[Stored data]

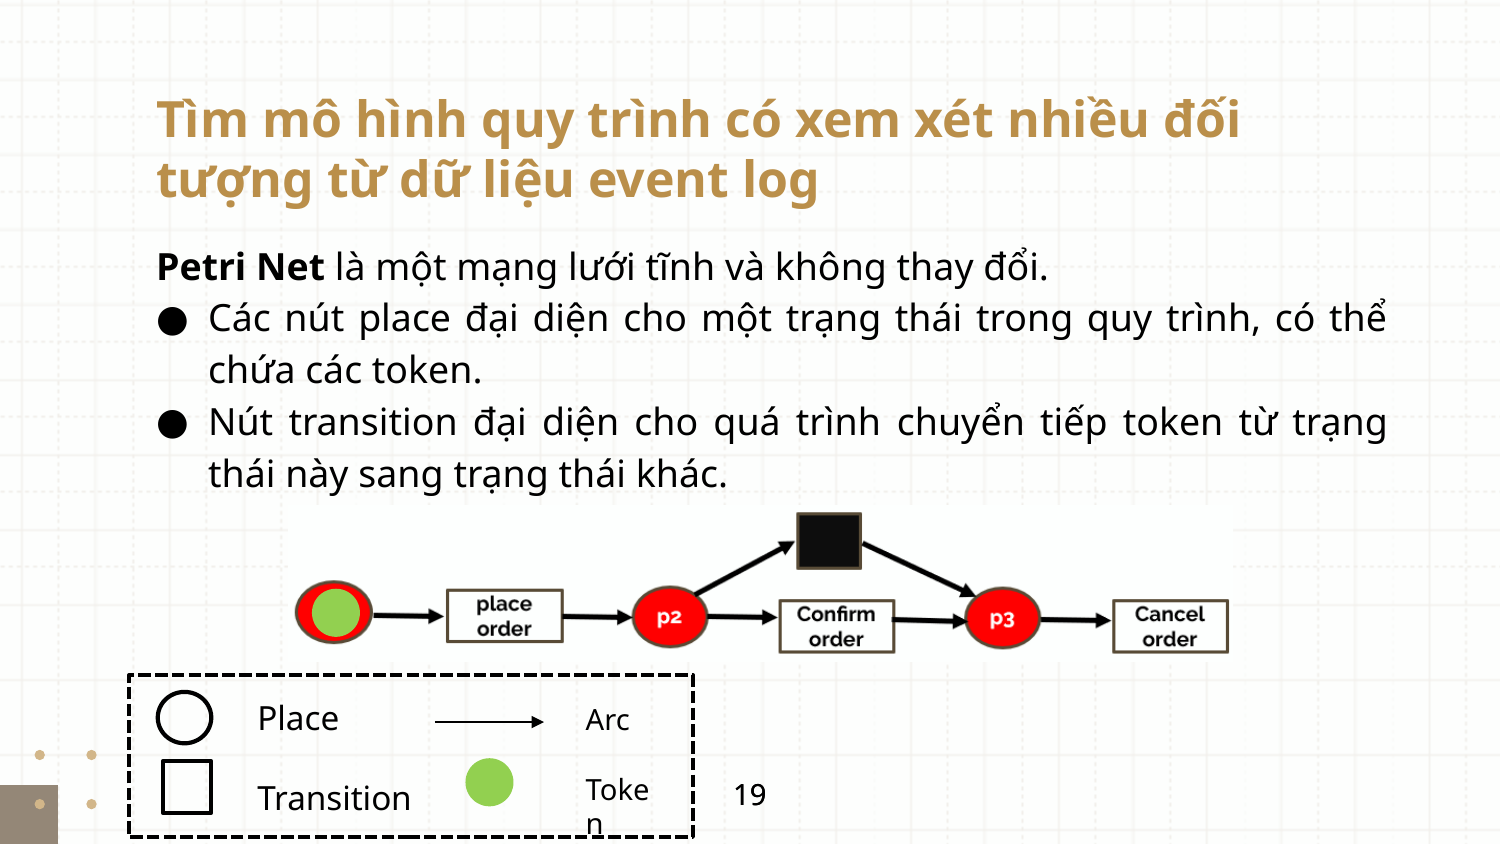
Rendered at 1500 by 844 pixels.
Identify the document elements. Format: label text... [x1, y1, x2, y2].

text_box 19 [708, 768, 792, 824]
title Tìm mô hình quy trình có xem xét nhiều đối tượng từ dữ liệu event log [118, 72, 1382, 167]
text_box Petri Net là một mạng lưới tĩnh và không thay đổi. Các nút place đại diện cho một trạng thái trong quy trình, có thể chứa các token. Nút transition đại diện cho quá trình chuyển tiếp token từ trạng thái này sang trạng thái khác. [118, 220, 1404, 506]
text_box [128, 674, 694, 844]
picture [287, 505, 1234, 662]
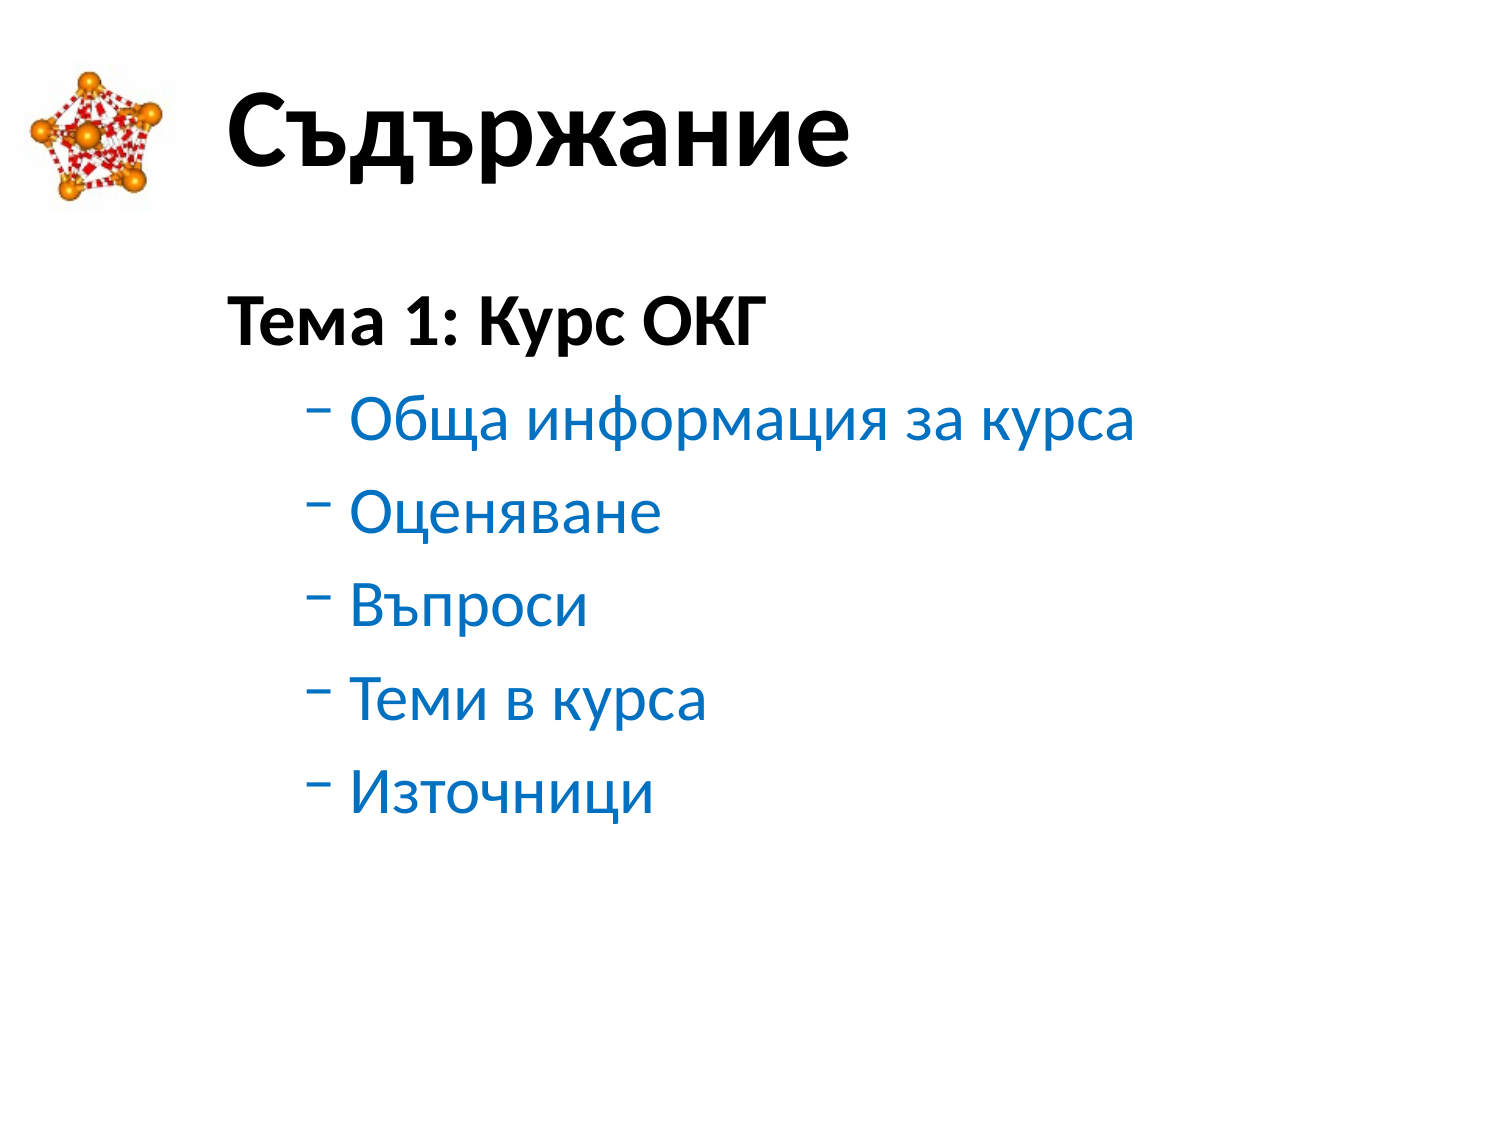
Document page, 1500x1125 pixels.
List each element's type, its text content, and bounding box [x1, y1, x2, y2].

picture [0, 63, 200, 212]
title Съдържание [212, 45, 1500, 233]
list Тема 1: Курс ОКГ Обща информация за курса Оценяване Въпроси Теми в курса Източници [212, 262, 1500, 1100]
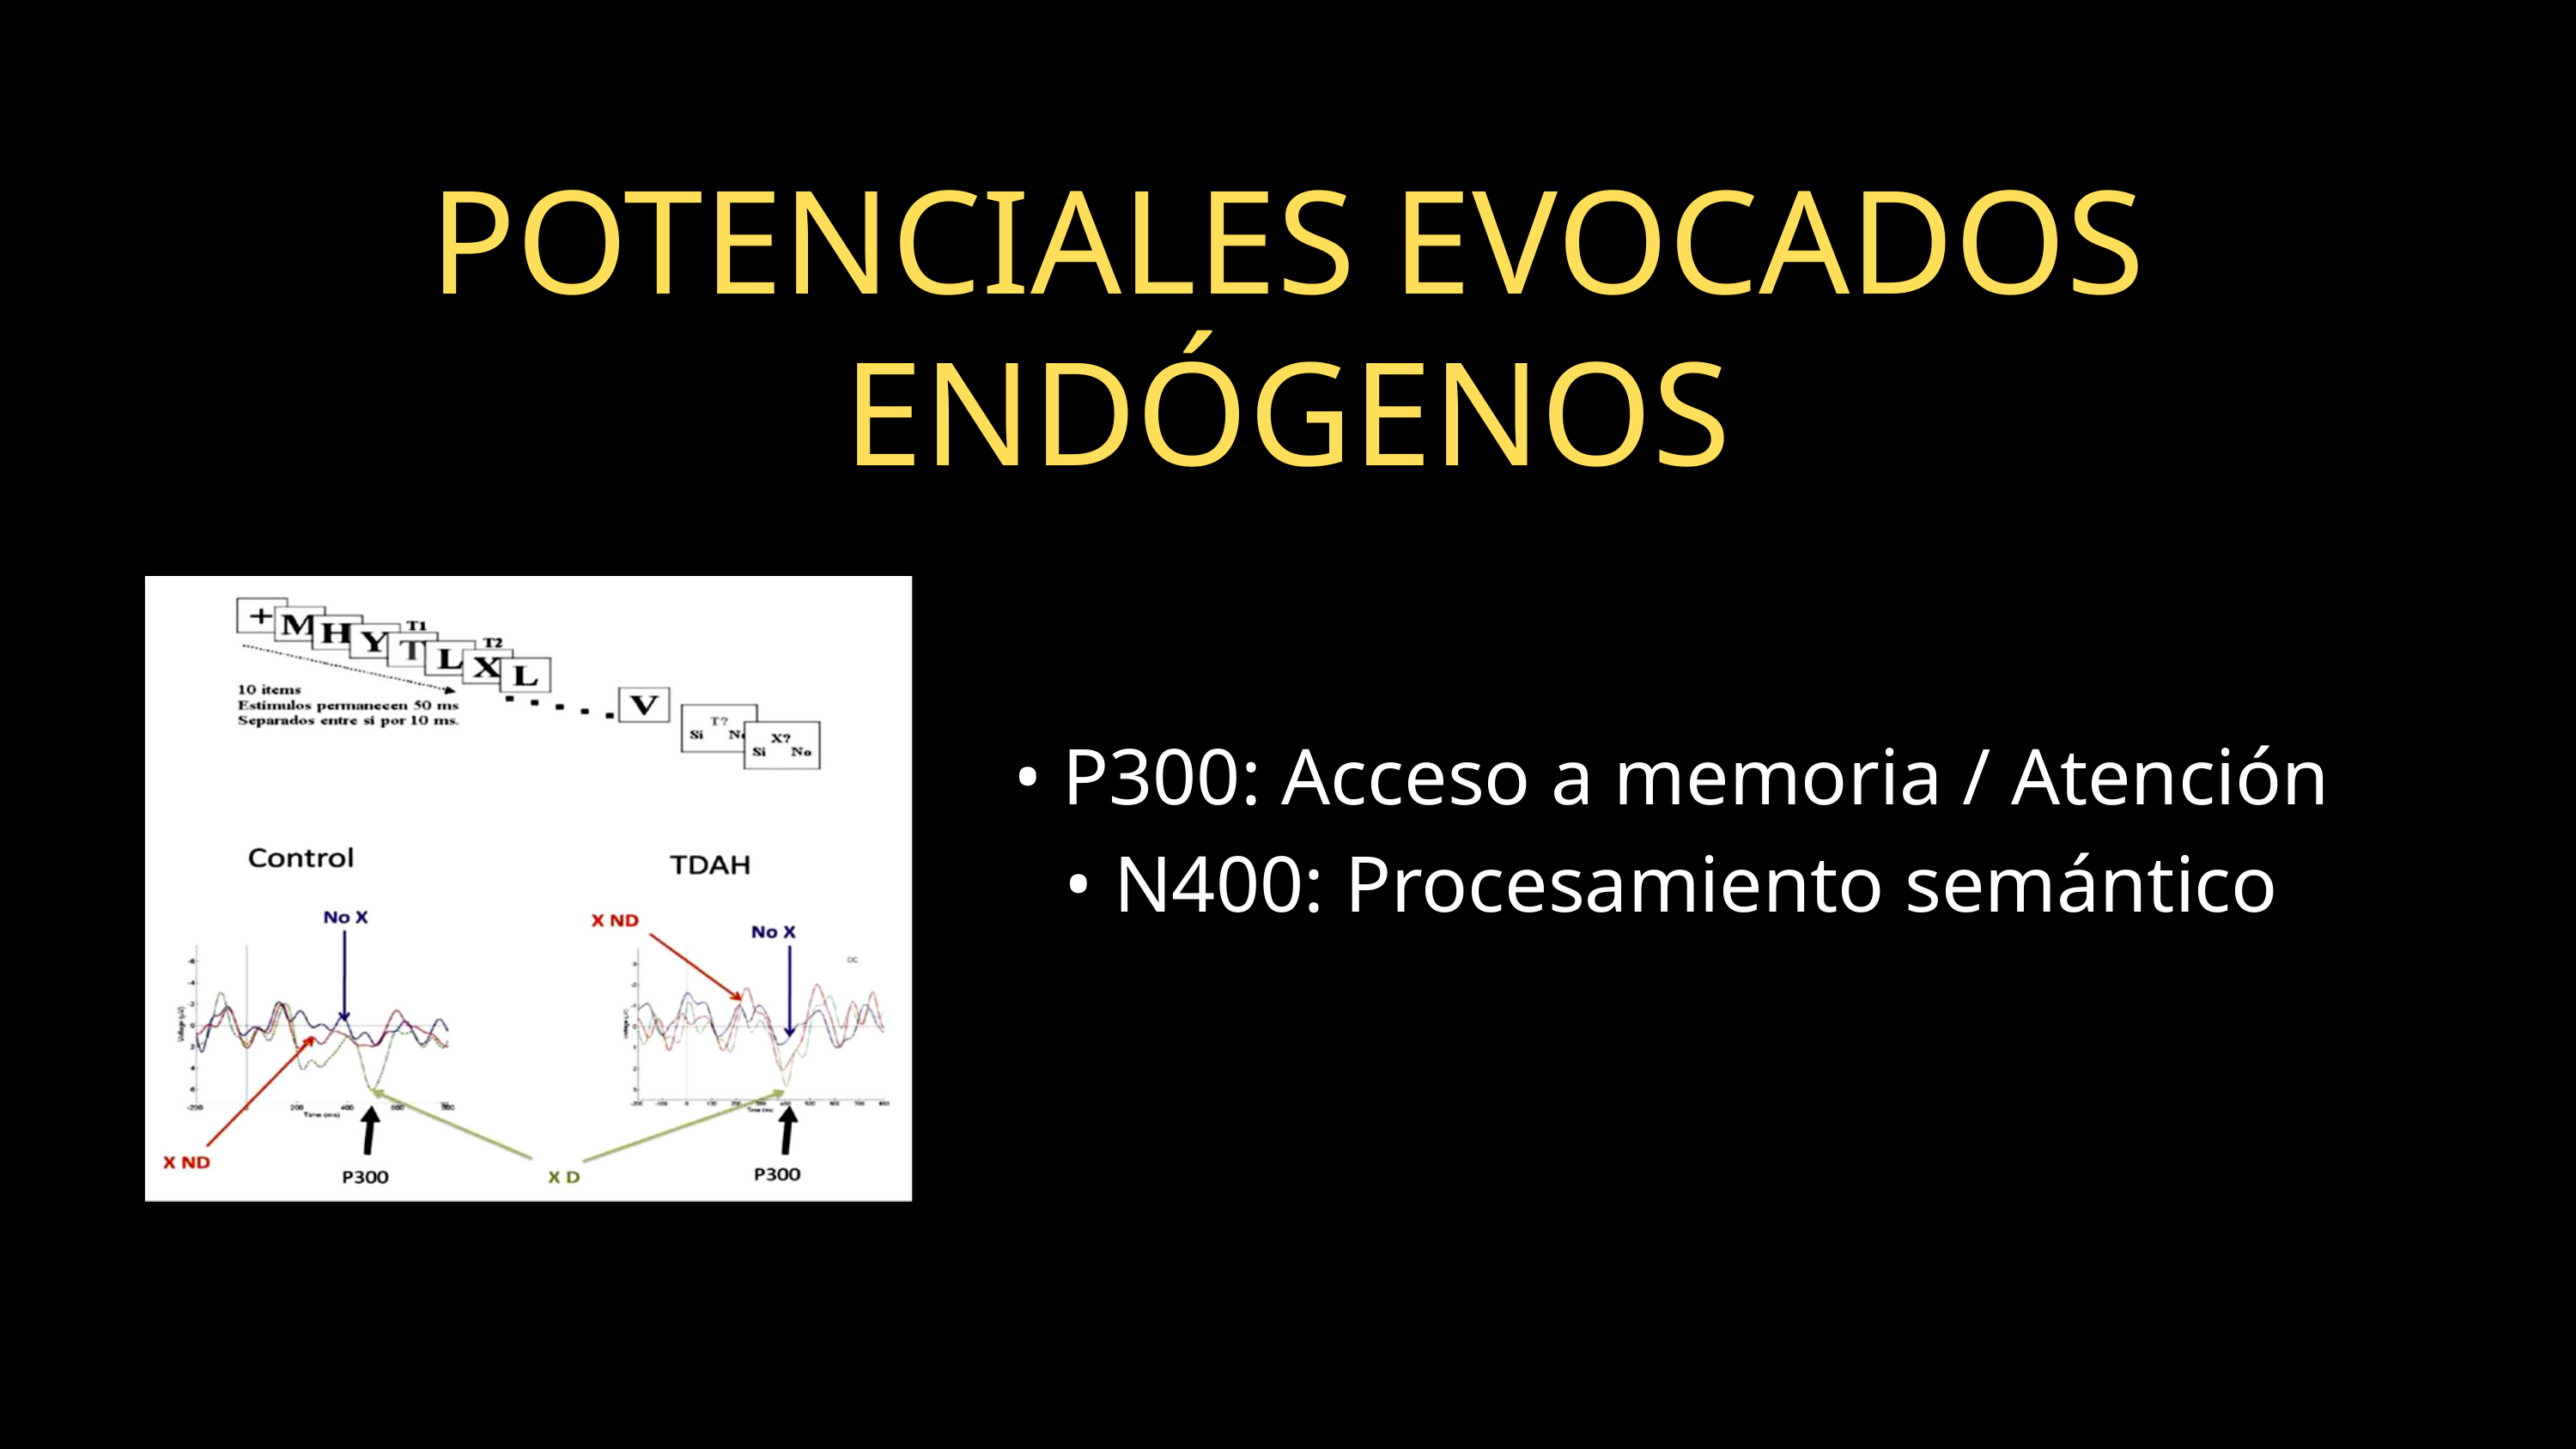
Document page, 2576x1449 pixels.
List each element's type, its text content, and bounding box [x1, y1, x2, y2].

text_box • P300: Acceso a memoria / Atención • N400: Procesamiento semántico [912, 712, 2432, 928]
text_box POTENCIALES EVOCADOS ENDÓGENOS [295, 150, 2281, 494]
text_box [144, 576, 913, 1202]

- Exercise goal:
Please retype the records above starting with the line that contains "Document page, 2576x1449 pixels." and stopping after the last line, changing nothing.

- Answer to this exercise:
Document page, 2576x1449 pixels.
List each element's type, its text content, and bounding box [x1, y1, x2, y2].

text_box • P300: Acceso a memoria / Atención • N400: Procesamiento semántico [912, 712, 2432, 928]
text_box POTENCIALES EVOCADOS ENDÓGENOS [295, 150, 2281, 494]
text_box [144, 576, 913, 1202]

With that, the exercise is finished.